'Morreu porque tinha que morrer', diz médico responsável por procedimento em funkeira

'Morreu porque tinha que morrer', diz médico responsável por procedimento em funkeira
03 agosto 20:46 2020 Imprimir notícia
Brasil

O médico Wilson Ernesto Galarza Jara confirmou, em depoimento na 20ª DP (Vila Isabel), na tarde desta segunda-feira, que foi o responsável por fazer uma hidrolipo em Fernanda Rodrigues, a MC Atrevida, que morreu 10 dias após o procedimento estético. De acordo com o delegado titular da unidade, André Neves, Wilson negou qualquer relação entre a morte da vítima e a lipoaspiração e afirmou que a MC “morreu porque tinha que morrer”.

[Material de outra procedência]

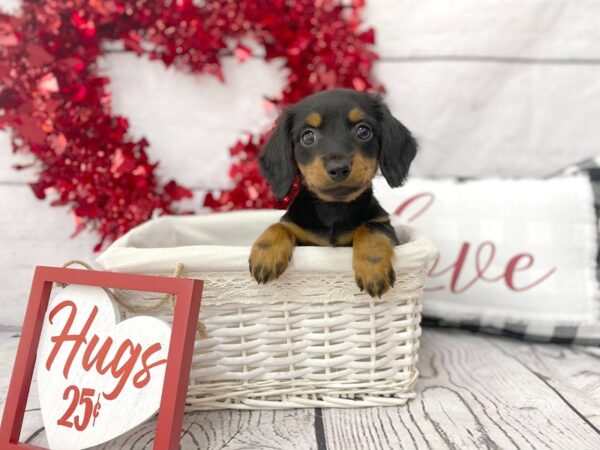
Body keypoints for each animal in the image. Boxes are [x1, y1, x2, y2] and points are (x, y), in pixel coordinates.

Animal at [248, 89, 418, 298]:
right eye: (308, 136)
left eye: (363, 131)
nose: (338, 168)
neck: (334, 208)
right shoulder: (297, 227)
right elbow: (280, 226)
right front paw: (266, 253)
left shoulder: (383, 223)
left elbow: (369, 228)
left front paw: (373, 268)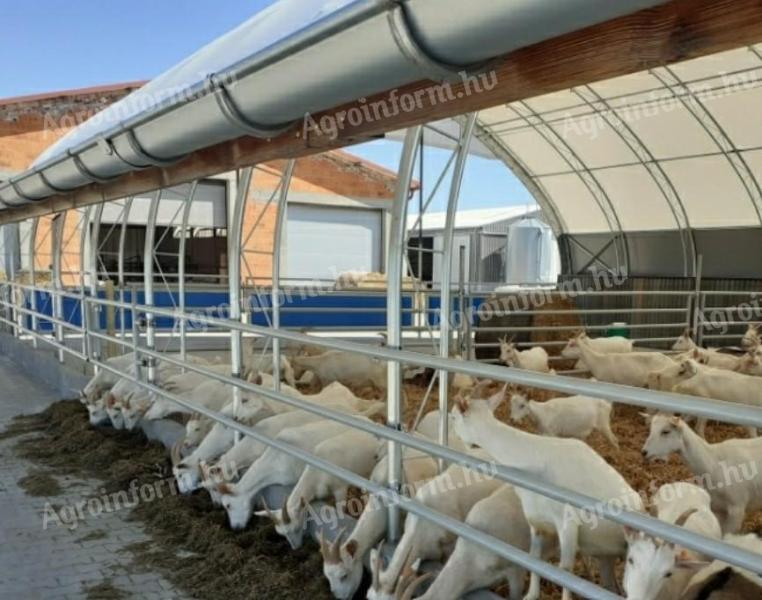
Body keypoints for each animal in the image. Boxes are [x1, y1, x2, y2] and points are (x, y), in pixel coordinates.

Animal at [452, 386, 640, 596]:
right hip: (606, 556)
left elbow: (565, 571)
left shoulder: (568, 524)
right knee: (609, 583)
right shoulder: (536, 521)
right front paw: (531, 594)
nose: (456, 437)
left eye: (453, 416)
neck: (536, 455)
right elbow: (535, 559)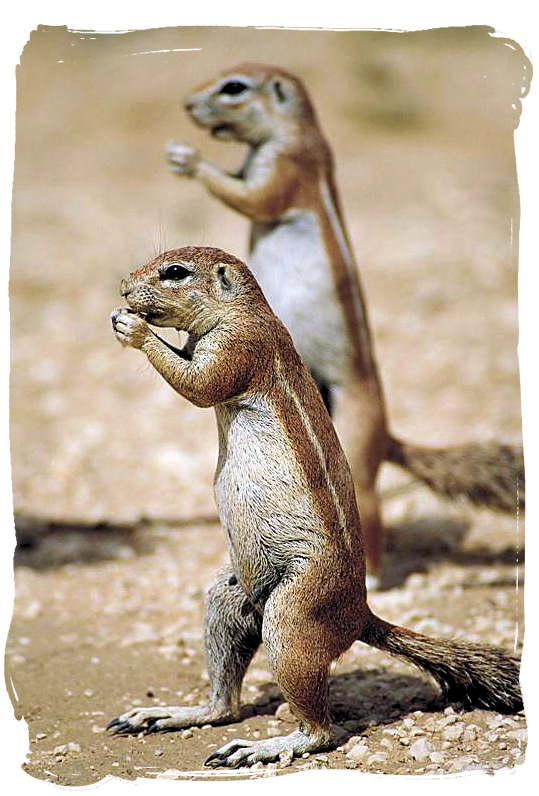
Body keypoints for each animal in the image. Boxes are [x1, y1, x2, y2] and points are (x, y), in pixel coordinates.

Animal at [106, 247, 524, 772]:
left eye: (175, 272)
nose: (123, 287)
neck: (242, 310)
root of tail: (360, 616)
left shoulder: (237, 348)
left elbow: (197, 383)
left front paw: (132, 327)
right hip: (231, 596)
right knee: (225, 705)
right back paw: (169, 715)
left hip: (292, 615)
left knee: (323, 731)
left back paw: (264, 746)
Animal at [167, 62, 524, 588]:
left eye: (234, 87)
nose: (187, 105)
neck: (299, 130)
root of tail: (387, 434)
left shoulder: (288, 166)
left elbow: (251, 197)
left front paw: (189, 160)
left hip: (355, 443)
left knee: (369, 514)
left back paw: (374, 578)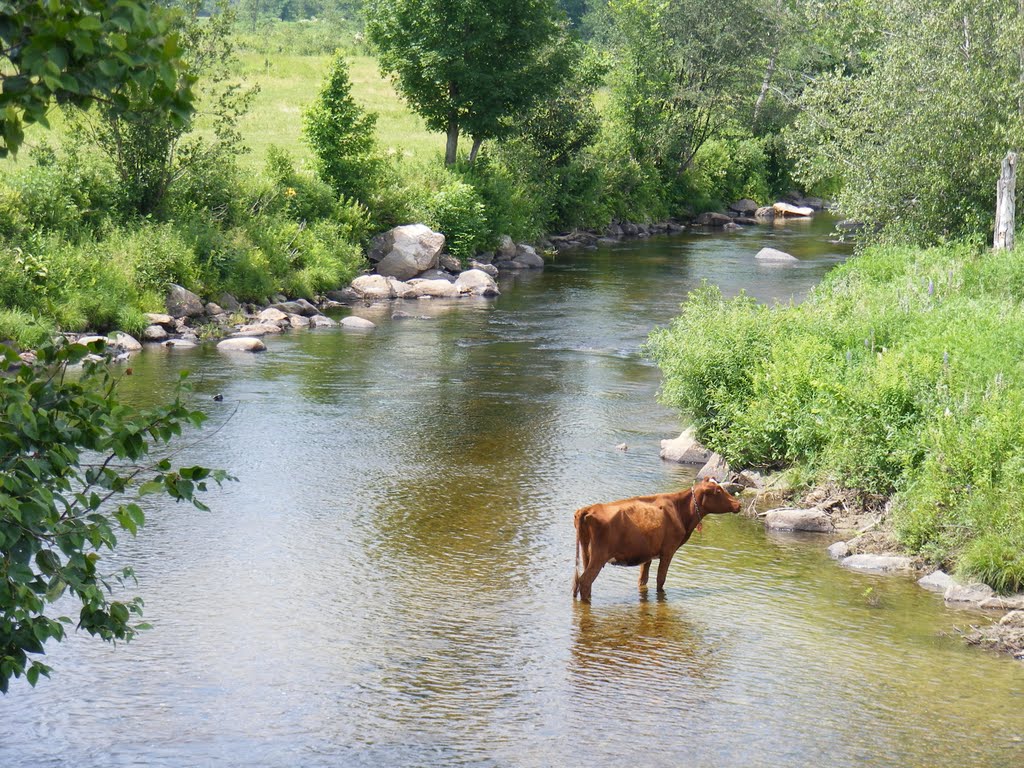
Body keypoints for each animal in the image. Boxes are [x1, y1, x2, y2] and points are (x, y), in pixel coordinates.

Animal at [569, 481, 745, 602]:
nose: (739, 504)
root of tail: (588, 509)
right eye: (718, 491)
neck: (679, 509)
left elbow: (643, 580)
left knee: (582, 582)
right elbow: (661, 580)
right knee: (585, 581)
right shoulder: (668, 551)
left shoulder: (647, 555)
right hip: (599, 556)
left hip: (586, 554)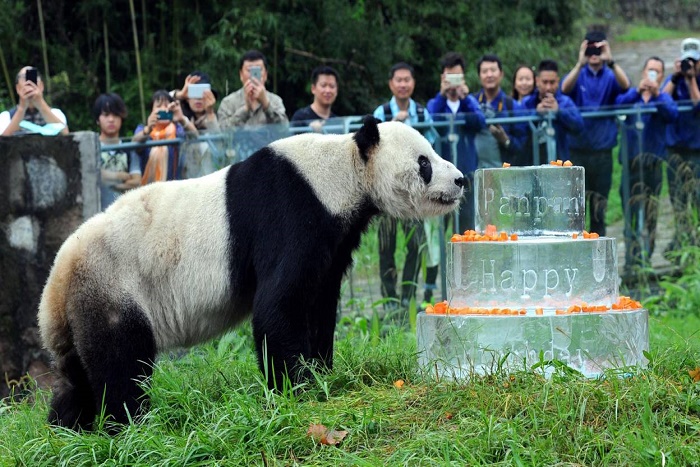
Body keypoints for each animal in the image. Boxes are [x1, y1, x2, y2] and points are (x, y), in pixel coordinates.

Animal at [38, 116, 464, 430]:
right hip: (114, 286)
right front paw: (296, 387)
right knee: (121, 363)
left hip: (82, 307)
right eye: (424, 161)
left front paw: (321, 371)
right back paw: (130, 424)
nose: (460, 180)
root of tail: (56, 280)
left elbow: (319, 301)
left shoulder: (333, 238)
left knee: (77, 376)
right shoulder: (290, 210)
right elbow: (278, 304)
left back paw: (67, 428)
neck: (343, 171)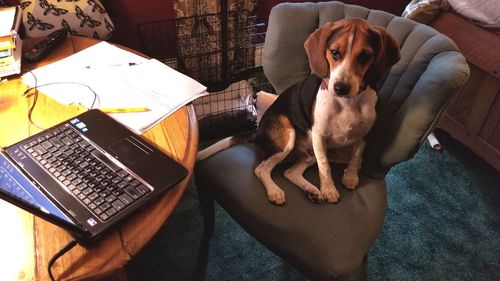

- Ele (o médico) negou que tenha ocorrido qualquer intercorrência durante o procedimento - afirmou o delegado André Neves.

Wilson chegou na delegacia para prestar depoimento por volta das 15h30. Ele estava em uma cadeira de rodas. De acordo com o advogado Carlos Costa, o médico sofreu AVCs após a morte da MC e está com dificuldades de locomoção. Durante o depoimento, o médico intercalava momentos de consciência com outros em que respondia coisas sem nexo. Ele chegou a relatar que era amigo do cirurgião plástico Ivo Pitanguy, que morreu em 2016.

No site do Conselho Regional de Medicina do estado do Rio (Cremerj) consta que Wilson tem especialização em ginecologia. A Polícia Civil enviou ao Cremerj um ofício questionando se é necessário ter especialização em cirurgia plástica para realizar hidrolipo. O conselho, no entanto, ainda não respondeu a solicitação dos investigadores. A Sociedade Brasileira de Cirurgia Plástica também foi questionada e já esclareceu à polícia que Wilson não faz parte de seus quadros e não tem qualquer especialização na área.

A Polícia Civil está investigando todos os profissionais que trabalhavam na clínica Rainha das Plásticas, onde o procedimento estético foi realizado. Uma testemunha afirmou, em depoimento, que a sala onde MC Atrevida passou pela hidrolipo foi desfeita após o procedimento estético. Todos os equipamentos foram retirados no local antes da realização da perícia.

Fernanda passou mal após o procedimento estético, realizado no dia 16 de julho na clínica Rainha das Plásticas, localizada em Vila Isabel, na Zona Norte do Rio. A MC morreu dez dias após a intervenção, no Hospital Evandro Freire, na Ilha do Governador, na Zona Norte. A dona da clínica, Wania Tavares, já foi ouvida pela Polícia Civil e confirmou a realização do procedimento em seu estabelecimento. Wania afirmou à polícia que Wilson foi o responsável pela hidrolipo, que é a retirada de gordura das costas para injetar nos glúteos, em Fernanda.

O laudo da morte de Fernanda aponta que ela teve septicemia subcutânea que culminou em uma infecção generalizada causada por inflamação na pele. Na última quinta-feira, a clínica Rainha das plásticas foi interditada pela Subsecretaria de Vigilância Sanitária do Rio.